- 你要做的 -
从含有"left wrist: (192, 125, -15)"的那一行开始，到含有"left ankle: (191, 156, -6)"的那一行结束（两行都算在内），把这几行改写成 Markdown 表格，空行不计。表格分"序号"和"内容"两列，分别填行号和该行文字。

- 源信息 -
------------------------------------------------------------

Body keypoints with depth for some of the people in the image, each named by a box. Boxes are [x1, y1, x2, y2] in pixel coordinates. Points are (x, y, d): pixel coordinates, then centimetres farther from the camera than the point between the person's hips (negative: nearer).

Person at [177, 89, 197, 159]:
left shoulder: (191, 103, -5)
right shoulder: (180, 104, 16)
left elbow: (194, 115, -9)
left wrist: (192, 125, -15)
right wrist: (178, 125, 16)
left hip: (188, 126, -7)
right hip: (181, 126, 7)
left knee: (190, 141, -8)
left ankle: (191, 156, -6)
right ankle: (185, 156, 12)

------------------------------------------------------------

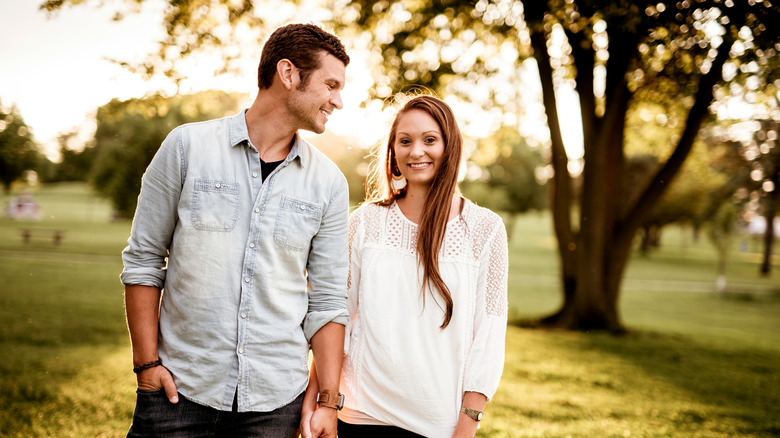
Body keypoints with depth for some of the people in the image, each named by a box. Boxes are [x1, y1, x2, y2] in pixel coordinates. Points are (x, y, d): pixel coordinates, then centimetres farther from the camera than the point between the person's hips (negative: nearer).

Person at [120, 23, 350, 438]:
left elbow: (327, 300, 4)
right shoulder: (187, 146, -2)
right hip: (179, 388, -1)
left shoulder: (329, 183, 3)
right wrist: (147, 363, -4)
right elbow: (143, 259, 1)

------------------------------------------------------------

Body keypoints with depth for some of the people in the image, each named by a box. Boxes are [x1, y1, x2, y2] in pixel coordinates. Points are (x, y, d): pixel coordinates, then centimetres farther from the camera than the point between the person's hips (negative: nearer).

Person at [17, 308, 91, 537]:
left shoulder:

------------------------------------------------------------

- 任务结果 -
| 序号 | 内容 |
|---|---|
| 1 | left wrist: (192, 125, -15) |
| 2 | right wrist: (178, 125, 16) |
| 3 | left hip: (188, 126, -7) |
| 4 | right hip: (181, 126, 7) |
| 5 | left knee: (190, 141, -8) |
| 6 | left ankle: (191, 156, -6) |